Exercise. Please count the lines in the entries below that include the word "endraw", and give only the number.

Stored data
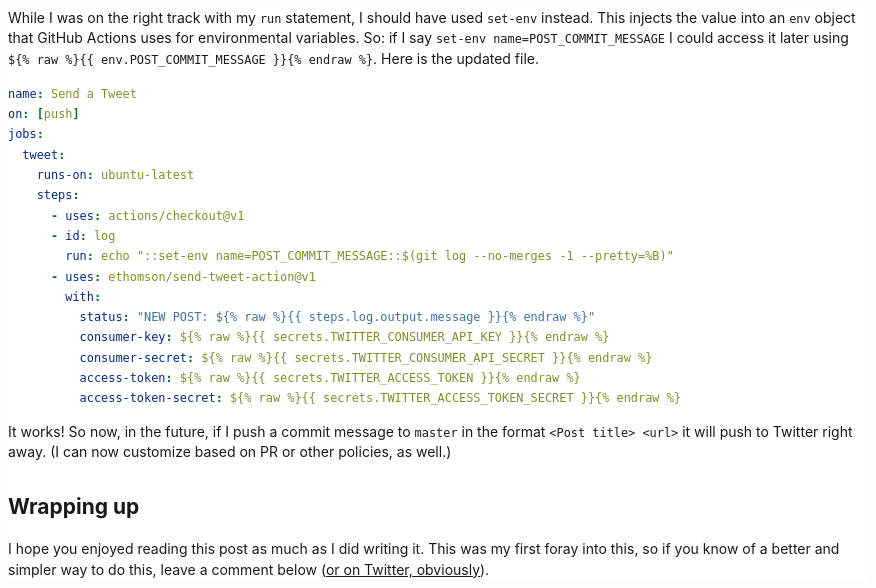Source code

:While I was on the right track with my `run` statement, I should have used `set-env` instead. This injects the value into an `env` object that GitHub Actions uses for environmental variables. So: if I say `set-env name=POST_COMMIT_MESSAGE` I could access it later using `${% raw %}{{ env.POST_COMMIT_MESSAGE }}{% endraw %}`. Here is the updated file.

```yaml
name: Send a Tweet
on: [push]
jobs:
  tweet:
    runs-on: ubuntu-latest
    steps:
      - uses: actions/checkout@v1
      - id: log
        run: echo "::set-env name=POST_COMMIT_MESSAGE::$(git log --no-merges -1 --pretty=%B)"
      - uses: ethomson/send-tweet-action@v1
        with:
          status: "NEW POST: ${% raw %}{{ steps.log.output.message }}{% endraw %}"
          consumer-key: ${% raw %}{{ secrets.TWITTER_CONSUMER_API_KEY }}{% endraw %}
          consumer-secret: ${% raw %}{{ secrets.TWITTER_CONSUMER_API_SECRET }}{% endraw %}
          access-token: ${% raw %}{{ secrets.TWITTER_ACCESS_TOKEN }}{% endraw %}
          access-token-secret: ${% raw %}{{ secrets.TWITTER_ACCESS_TOKEN_SECRET }}{% endraw %}
```

It works! So now, in the future, if I push a commit message to `master` in the format `<Post title> <url>` it will push to Twitter right away. (I can now customize based on PR or other policies, as well.)

## Wrapping up

I hope you enjoyed reading this post as much as I did writing it. This was my first foray into this, so if you know of a better and simpler way to do this, leave a comment below ([or on Twitter, obviously](https://twitter.com/daveabrock)).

Expected output. 6